WHAT IS EXPECTED
Please count how many lines in the entries below contain "left" and reply with the figure alone.

INFORMATION PROVIDED

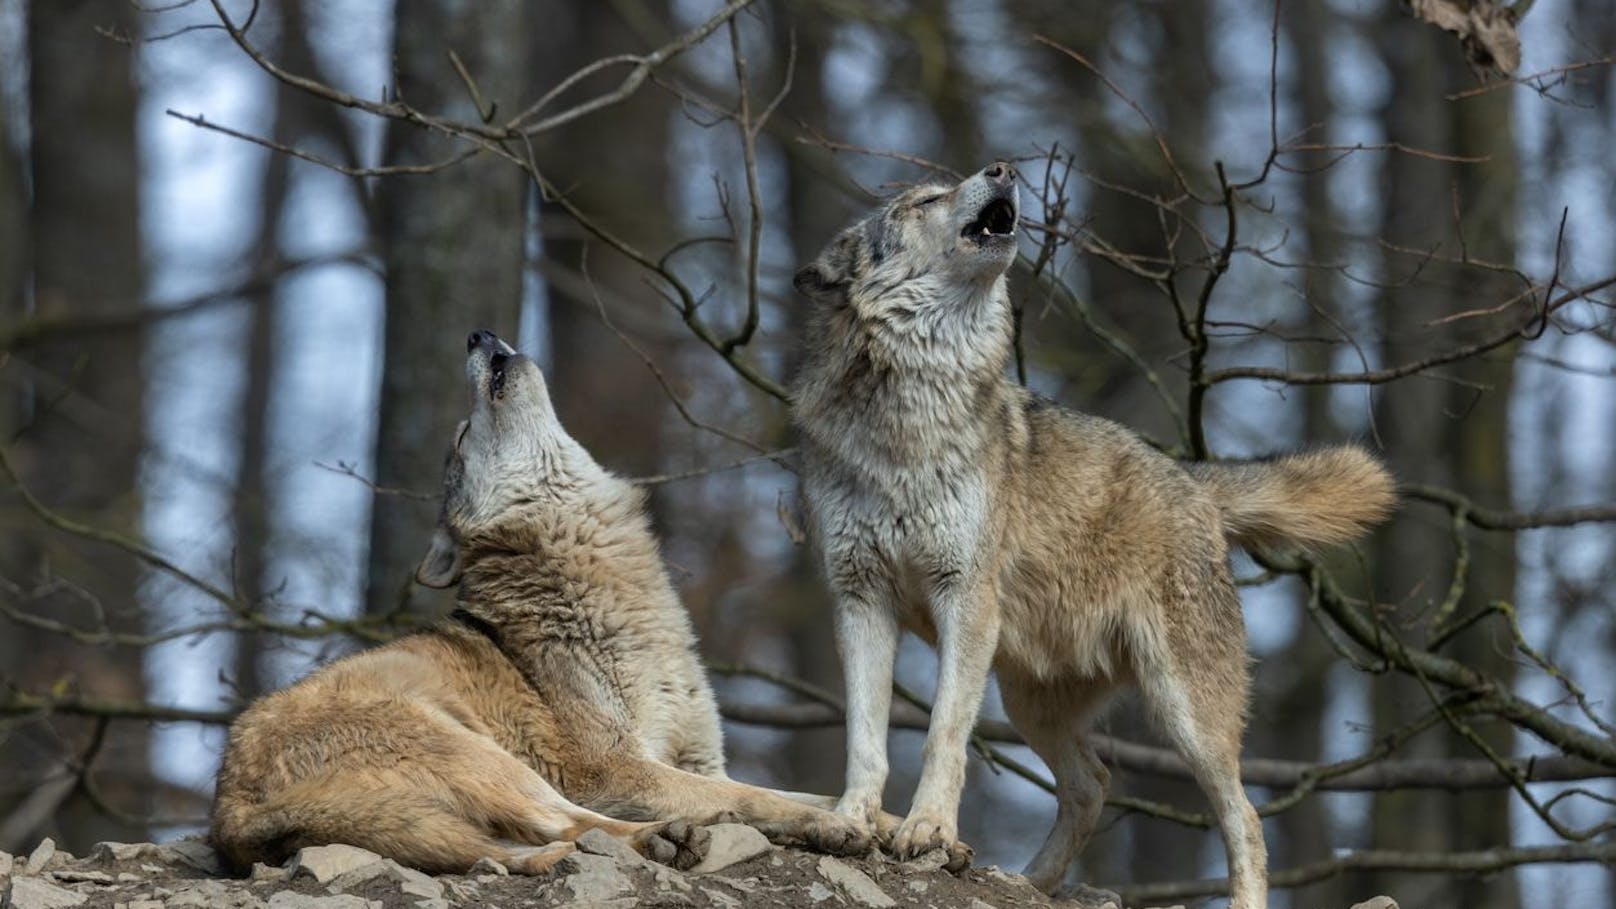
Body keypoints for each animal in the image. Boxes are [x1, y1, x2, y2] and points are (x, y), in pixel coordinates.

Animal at [213, 326, 879, 873]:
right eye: (462, 434)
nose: (477, 333)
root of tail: (228, 811)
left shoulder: (700, 759)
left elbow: (798, 791)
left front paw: (879, 822)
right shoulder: (617, 768)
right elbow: (754, 796)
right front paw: (828, 825)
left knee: (521, 843)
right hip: (481, 754)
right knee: (574, 825)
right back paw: (664, 837)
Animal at [788, 164, 1396, 905]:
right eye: (925, 200)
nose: (1002, 168)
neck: (908, 414)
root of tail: (1194, 479)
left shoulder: (965, 598)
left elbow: (943, 734)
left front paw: (927, 830)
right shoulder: (859, 598)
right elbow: (865, 737)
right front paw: (851, 821)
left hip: (1184, 711)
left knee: (1244, 818)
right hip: (1030, 701)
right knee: (1094, 784)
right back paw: (1029, 880)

EXPECTED OUTPUT
9